Here's some reputable information regarding charging lithium batteries:
https://batteryuniversity.com/article/bu-409-charging-lithium-ion
That was what i was affraid of, when ordering such things cheaply from fiverr. Maybe looking into it myself is the best solution. Will be looking at the article you sent. Thank you very much
 

Thread Starter

ejnarwj

Joined Jan 20, 2023
16
A Li-Ion battery cell is 3.7V when it is sold because 3.7V is its half-charged storage voltage. It can stay at 3.7V for years in a store before it is sold. The max charged voltage is 4.20V.
Two cells in series are a max of 8.40V and are fully charged when the charging current has dropped to 1/20th the capacity.

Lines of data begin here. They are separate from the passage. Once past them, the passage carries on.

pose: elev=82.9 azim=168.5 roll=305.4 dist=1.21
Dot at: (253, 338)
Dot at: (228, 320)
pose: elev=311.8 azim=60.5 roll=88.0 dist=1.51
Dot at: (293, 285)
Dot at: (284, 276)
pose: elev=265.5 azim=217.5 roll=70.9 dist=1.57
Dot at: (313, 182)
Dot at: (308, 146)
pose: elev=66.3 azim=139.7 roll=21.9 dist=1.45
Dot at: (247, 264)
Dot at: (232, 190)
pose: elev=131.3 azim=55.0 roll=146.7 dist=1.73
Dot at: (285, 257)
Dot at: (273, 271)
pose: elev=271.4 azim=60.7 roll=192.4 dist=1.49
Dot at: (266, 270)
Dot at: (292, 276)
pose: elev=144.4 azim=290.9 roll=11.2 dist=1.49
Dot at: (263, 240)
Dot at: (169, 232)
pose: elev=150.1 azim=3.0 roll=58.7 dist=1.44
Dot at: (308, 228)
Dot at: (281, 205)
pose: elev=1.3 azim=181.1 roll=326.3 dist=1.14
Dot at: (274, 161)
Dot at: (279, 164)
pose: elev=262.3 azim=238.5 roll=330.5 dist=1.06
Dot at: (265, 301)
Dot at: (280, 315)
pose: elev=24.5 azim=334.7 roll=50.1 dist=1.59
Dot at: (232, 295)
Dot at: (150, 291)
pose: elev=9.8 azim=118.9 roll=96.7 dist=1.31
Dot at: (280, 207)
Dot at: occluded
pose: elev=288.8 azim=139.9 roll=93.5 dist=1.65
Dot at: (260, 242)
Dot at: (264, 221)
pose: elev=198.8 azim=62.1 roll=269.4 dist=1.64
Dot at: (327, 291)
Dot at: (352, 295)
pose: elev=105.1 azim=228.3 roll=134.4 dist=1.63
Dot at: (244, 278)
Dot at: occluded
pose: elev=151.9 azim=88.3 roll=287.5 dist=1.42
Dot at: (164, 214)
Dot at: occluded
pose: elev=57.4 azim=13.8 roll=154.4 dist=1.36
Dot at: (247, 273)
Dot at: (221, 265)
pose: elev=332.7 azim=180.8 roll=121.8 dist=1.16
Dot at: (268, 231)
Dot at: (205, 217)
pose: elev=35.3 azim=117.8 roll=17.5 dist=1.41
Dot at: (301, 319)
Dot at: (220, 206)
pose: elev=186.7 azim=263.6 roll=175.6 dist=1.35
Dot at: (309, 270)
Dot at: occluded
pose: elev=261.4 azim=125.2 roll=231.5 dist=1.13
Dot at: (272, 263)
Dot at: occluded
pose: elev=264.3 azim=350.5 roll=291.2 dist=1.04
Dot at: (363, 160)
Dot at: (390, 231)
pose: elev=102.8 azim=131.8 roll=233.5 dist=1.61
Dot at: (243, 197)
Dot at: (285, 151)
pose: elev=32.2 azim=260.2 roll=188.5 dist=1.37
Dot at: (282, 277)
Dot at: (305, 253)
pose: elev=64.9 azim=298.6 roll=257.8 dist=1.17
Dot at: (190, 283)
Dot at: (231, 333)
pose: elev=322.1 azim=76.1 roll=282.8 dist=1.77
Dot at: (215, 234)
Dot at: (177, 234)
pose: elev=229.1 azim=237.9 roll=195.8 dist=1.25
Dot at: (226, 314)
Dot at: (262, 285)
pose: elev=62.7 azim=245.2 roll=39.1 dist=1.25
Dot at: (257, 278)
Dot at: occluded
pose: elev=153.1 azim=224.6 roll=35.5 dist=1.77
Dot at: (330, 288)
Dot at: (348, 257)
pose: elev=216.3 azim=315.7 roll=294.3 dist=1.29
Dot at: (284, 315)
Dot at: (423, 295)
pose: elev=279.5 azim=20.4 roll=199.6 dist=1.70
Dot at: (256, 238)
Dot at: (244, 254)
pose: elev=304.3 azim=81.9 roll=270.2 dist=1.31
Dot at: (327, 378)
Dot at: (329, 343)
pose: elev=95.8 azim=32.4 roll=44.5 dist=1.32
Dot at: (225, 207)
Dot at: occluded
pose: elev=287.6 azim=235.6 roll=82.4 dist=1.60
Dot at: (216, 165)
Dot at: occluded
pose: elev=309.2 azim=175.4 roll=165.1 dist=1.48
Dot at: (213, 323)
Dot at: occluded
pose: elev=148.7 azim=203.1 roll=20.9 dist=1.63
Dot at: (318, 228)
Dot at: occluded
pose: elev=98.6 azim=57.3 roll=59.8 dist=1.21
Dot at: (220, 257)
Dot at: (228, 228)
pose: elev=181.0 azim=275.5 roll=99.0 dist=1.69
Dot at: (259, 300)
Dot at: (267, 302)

To avoid an explosion and fire, use a Li-Ion battery charger IC instead.
Any specific suggestions for such IC's?
 

Thread Starter

ejnarwj

Joined Jan 20, 2023
16
hi ejn

What are the details of your Li-Ion battery.
E
View attachment 285709
I apologize for using the wrong channel.

This is the specifications for the batteries i am using:

14500 Battery Item specifics :
Brand Name: GTF
Type: Li-Ion 14500
Nominal Capacity: 900mah(700-900mah)
Nominal Voltage: 3.7V
Weight: 19g±1g
Rechargeable Battery: Yes
Rechargeable Times: Up to 500 times
internal resistance: ≤60mΩ
Limited Charge Voltage: 4.2v
Working Voltage: 2.75-4.2V
Size: 14.1 mm x 49.7mm (Diameter)


Can i ask what software, you are using for that diagnostic?
 

Thread Starter

ejnarwj

Joined Jan 20, 2023
16
That was what i was affraid of, when ordering such things cheaply from fiverr. Maybe looking into it myself is the best solution. Will be looking at the article you sent. Thank you very much
The circuit was ment to be produced and incoporated in some LED products i am currently working on. That is why i can't just buy them, and why it shouldn't have any flaws :-/
 

bassbindevil

Joined Jan 23, 2014
640
But that shouldnt' be needed if multiple batteries are connected in parallel, right?
No, cells in parallel will just accept the charge they want at the applied voltage. EVs and home power banks can have dozens or hundreds of cells in parallel. Series might be a better choice in some applications; 3S is close enough to 12V to run most 12V devices, for example. In that case, use a "BMS" or "PCM" that provides protection from overcharging, over-discharging, short-circuits, and provides balancing. The buck converter chips ( SY6912, MAX745) that I mentioned provide the necessary voltage and current regulation for charging.